0.12 mmol of UiO material is dispersed in ethanol, 0.06mmol of epichlorohydrin is added, and polymerization is carried out for 72h at 80 ℃. After the temperature is reduced to room temperature, centrifugal separation is carried out, the mixture is washed by ethanol for five times, and solid powder obtained after drying is UiO-prepIL.

(3) Preparation of UiO-PIL material

0.06mmol of UiO-prepIL was dispersed in ethanol, 0.06mmol of zirconium chloride was added and the exchange was carried out at 40 ℃ for 12 h. And after the reaction is finished, carrying out centrifugal separation, respectively washing the reaction product for three times by using ethanol and ethyl acetate, and drying the reaction product to obtain solid powder, namely the UiO-PIL (30) material.

The application comprises the following steps: 0.05g of the synthesized material was dispersed in 3ml of an ethanol solution, and 0.5g of citronellal was added thereto to react at 25 ℃ for 2 hours.
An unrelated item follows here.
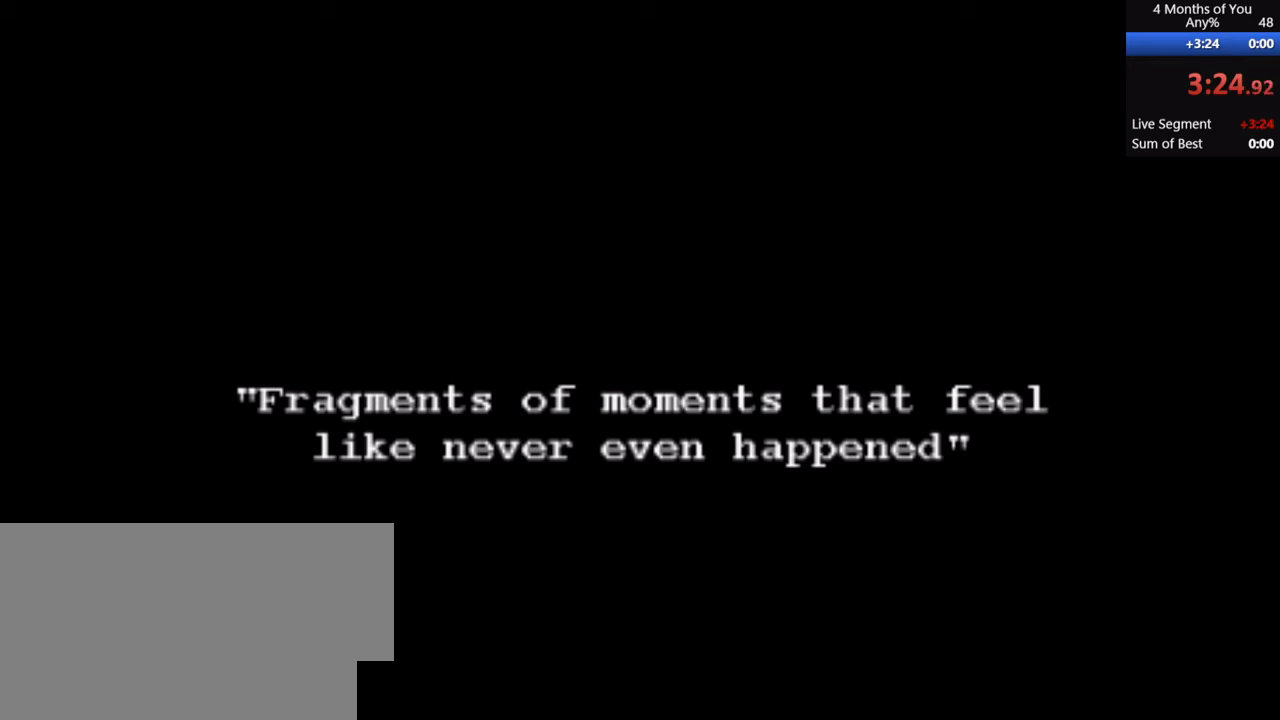
{"keys": [], "mouse": [], "events": []}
The isopulegol yield was determined to be 88.26% under the above reaction conditions.

Example 5

(1) Preparation of UiO materials

1.2mmol of imidazole-4, 5-dicarboxylic acid, 0.6mmol of terephthalic acid and 1.2mmol of zirconium chloride are uniformly dispersed in 42mL of DMF, then 3mL of glacial acetic acid is added and ultrasonic treatment is carried out, and then the mixture is poured into a 100 mL of polytetrafluoroethylene-lined hydrothermal synthesis kettle and crystallized for 24 hours at the temperature of 130 ℃. Cooling to room temperature, performing centrifugal separation, washing twice with DMF and five times with methanol respectively, and drying to obtain solid powder which is the UiO material.

(2) Preparation of UiO-prepIL material

0.12 mmol of UiO material is dispersed in ethanol, 0.06mmol of epichlorohydrin is added, and polymerization is carried out for 72h at 80 ℃. After the temperature is reduced to room temperature, centrifugal separation is carried out, the mixture is washed by ethanol for five times, and solid powder obtained after drying is UiO-prepIL.
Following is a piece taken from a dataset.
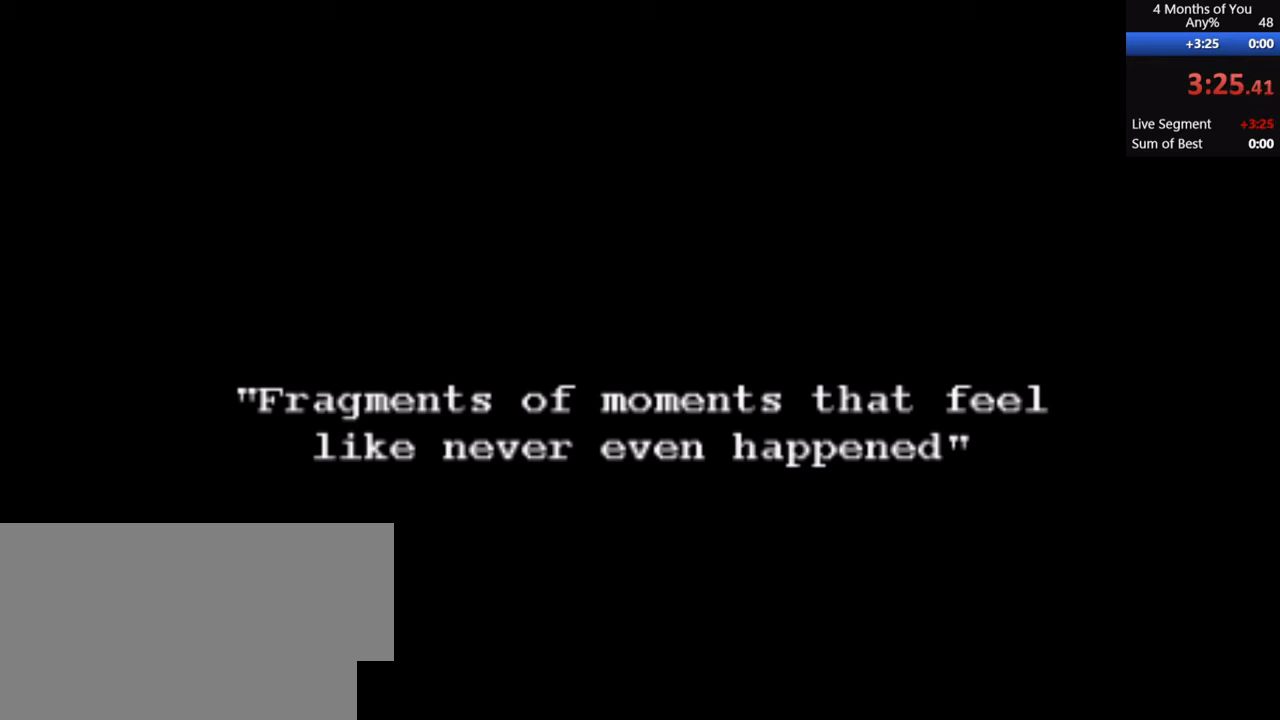
{"keys": [], "mouse": [], "events": []}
(3) Preparation of UiO-PIL material

0.06mmol of UiO-prepIL was dispersed in ethanol, 0.06mmol of ferric chloride was added, and the mixture was exchanged at 40 ℃ for 12 hours. And after the reaction is finished, carrying out centrifugal separation, respectively washing the reaction product for three times by using ethanol and ethyl acetate, and drying the reaction product to obtain solid powder, namely the UiO-PIL (50) material.

The application comprises the following steps: 0.05g of the synthesized material was dispersed in 3ml of an ethanol solution, and 0.5g of citronellal was added thereto to react at 25 ℃ for 2 hours. The isopulegol yield was determined to be 84.90% under the above reaction conditions.

The above description is only a preferred embodiment of the present invention, and all equivalent changes and modifications made in accordance with the claims of the present invention should be covered by the present invention.